For the lower bound take a path of three edges $P_3$. If the algorithm considers the middle edge first, it gets a matching of size one, meanwhile the matching consisting of the first and last edges has size two.
For the second part, note that the algorithm provided in the question yields an (inclusionwise) maximal matching, in the sence, that you cannot add more edges to the matching in such a way that it stays a matching. So it suffices to prove that any maximal matching in a graph is at least half as big as the maximum matching in this graph.
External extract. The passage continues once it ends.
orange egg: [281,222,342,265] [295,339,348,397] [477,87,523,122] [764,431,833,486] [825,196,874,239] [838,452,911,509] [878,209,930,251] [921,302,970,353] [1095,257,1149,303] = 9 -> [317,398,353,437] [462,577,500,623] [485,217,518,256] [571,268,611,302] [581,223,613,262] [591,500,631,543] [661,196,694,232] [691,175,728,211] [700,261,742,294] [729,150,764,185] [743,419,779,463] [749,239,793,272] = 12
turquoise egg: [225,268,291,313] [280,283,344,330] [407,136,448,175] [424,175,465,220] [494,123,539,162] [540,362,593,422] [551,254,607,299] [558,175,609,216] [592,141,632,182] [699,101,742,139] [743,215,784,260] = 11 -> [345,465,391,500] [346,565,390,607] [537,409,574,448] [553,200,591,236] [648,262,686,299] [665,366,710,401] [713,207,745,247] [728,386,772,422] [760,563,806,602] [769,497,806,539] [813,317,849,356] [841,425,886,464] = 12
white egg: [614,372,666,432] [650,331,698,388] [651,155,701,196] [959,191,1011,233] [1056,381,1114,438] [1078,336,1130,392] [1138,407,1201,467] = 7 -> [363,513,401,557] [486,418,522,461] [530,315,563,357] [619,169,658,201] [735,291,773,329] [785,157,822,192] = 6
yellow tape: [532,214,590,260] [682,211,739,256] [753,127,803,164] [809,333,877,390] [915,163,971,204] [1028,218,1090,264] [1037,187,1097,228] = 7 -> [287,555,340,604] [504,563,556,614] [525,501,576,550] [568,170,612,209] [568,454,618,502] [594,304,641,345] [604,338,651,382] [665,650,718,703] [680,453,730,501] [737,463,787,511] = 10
To prove this, we use notion of vertex cover. A vertex cover is a set of vertices that is incident to all edges in the graph. Note that if a graph $G$ has a matching of size $k$, then the smallest vertex cover of the graph must have size at lest $k$, since these edges do not share endpoints and we need to choose one endpoint of each such edge in the matching. So the vertex cover number of a graph $\nu(G)$ (the smallest size of a vertex cover) is at least the matching number $\mu(G)$ of this graph (the size of a maximum matching).
On the other hand, note that for a maximal matching $M$, the set $S$ containing both endpoints of each edge in $M$ is a vertex cover, since otherwise, there must exist an edge with both endpoints not in $S$, but such an edge can be added to $M$ to get a larger matching which contradicts the assumption that $M$ is maximal. Hence $2|M| \geq |S| \geq |\nu(G)|\geq |\mu(G)|$.